Pregnancy in mammals featuring hemochorial placentation introduces a major conflict with the mother's immune system, which is dedicated to repelling invaders bearing foreign DNA and RNA. Numerous and highly sophisticated strategies for preventing mothers from rejecting their genetically different fetus(es) have now been identified. These involve production of novel soluble and membrane-bound molecules by uterine and placental cells. In humans, the placenta-derived molecules include glycoproteins derived from the HLA class Ib gene, HLA-G. Isoforms of HLA-G saturate the maternal-fetal interface and circulate in mothers throughout pregnancy. Uteroplacental immune privilege for the fetus and its associated tissues is believed to result when immune cells encounter HLA-G. Unequivocally demonstration of this concept requires experiments in animal models.
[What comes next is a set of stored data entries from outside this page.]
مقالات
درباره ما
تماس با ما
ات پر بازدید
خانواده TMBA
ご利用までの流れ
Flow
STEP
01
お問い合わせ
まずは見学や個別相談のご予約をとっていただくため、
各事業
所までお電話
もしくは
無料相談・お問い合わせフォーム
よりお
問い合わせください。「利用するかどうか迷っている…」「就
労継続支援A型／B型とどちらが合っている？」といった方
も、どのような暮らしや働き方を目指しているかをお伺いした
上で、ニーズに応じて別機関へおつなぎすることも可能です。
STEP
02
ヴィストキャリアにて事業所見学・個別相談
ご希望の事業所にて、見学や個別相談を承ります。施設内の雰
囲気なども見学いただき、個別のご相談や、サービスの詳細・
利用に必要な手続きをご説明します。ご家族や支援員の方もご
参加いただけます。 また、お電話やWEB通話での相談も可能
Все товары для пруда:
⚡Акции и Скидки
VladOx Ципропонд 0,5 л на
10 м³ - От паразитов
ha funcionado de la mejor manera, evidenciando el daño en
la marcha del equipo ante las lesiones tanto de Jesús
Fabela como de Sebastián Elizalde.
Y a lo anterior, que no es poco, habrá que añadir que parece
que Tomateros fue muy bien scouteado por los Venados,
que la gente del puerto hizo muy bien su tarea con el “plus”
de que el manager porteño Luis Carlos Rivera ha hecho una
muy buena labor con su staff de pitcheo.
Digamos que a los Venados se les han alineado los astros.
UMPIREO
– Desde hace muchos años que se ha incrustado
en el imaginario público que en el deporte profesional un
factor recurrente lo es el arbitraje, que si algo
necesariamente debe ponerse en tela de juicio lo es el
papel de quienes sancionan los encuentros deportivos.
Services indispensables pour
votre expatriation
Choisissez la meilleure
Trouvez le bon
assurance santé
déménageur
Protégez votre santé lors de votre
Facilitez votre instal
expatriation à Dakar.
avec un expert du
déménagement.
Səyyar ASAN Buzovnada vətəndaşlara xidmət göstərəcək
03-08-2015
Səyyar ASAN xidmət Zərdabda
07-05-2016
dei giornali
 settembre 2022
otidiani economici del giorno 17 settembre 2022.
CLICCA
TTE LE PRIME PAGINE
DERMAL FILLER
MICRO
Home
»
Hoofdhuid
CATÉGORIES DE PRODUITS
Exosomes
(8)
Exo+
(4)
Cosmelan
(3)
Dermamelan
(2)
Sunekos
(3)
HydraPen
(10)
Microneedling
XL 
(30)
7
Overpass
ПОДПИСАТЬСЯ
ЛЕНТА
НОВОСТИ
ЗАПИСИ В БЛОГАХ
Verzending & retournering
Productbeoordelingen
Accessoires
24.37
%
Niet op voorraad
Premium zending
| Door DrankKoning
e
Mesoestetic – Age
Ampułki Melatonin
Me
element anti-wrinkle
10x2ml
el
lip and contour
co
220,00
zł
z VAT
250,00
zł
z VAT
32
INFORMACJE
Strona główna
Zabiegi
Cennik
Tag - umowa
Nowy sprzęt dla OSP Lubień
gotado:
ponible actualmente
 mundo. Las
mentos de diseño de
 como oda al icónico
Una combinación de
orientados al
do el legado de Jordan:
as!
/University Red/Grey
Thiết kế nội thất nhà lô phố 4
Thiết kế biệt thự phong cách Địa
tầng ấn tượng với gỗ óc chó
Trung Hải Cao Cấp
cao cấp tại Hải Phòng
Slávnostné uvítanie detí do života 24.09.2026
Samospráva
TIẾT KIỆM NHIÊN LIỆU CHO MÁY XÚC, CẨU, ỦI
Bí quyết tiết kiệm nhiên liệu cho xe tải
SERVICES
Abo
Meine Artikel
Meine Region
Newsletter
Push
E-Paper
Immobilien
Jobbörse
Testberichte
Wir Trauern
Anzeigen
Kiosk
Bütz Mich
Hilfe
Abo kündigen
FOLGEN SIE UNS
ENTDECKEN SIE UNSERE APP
Both the monkey and the baboon express molecules that are similar but not identical to HLA-G, and may comprise suitable animal models for establishing a central role for these proteins in pregnancy.

Figure 1

Exposure of term cytotrophoblast cells to low oxygen increases steady state levels of HLA-G mRNAs. Cytotrophoblast cells harvested from a term placenta using gradient centrifugation and purified by magnetic bead technology were >98% cytokeratin-7 positive. The cells were cultured for 72 hr under ambient (20% O₂) and two hypoxic (8%, 2%) conditions. RT-PCR experiments were conducted using mRNA-specific primers. The results were analyzed using scanning densitometer against a stable message (β2m). Note that the abundance of transcripts encoding HLA-G1, -G2, -G5 (sHLA-G1), and -G6 (sHLA-G2) were inversely related to levels of O₂. Under 2% O₂, mRNAs encoding HLA-G1 and -G5 were more profoundly enhanced (×7, ×4, respectively) than those encoding HLA-G2 and -G6 (×2, ×2, respectively).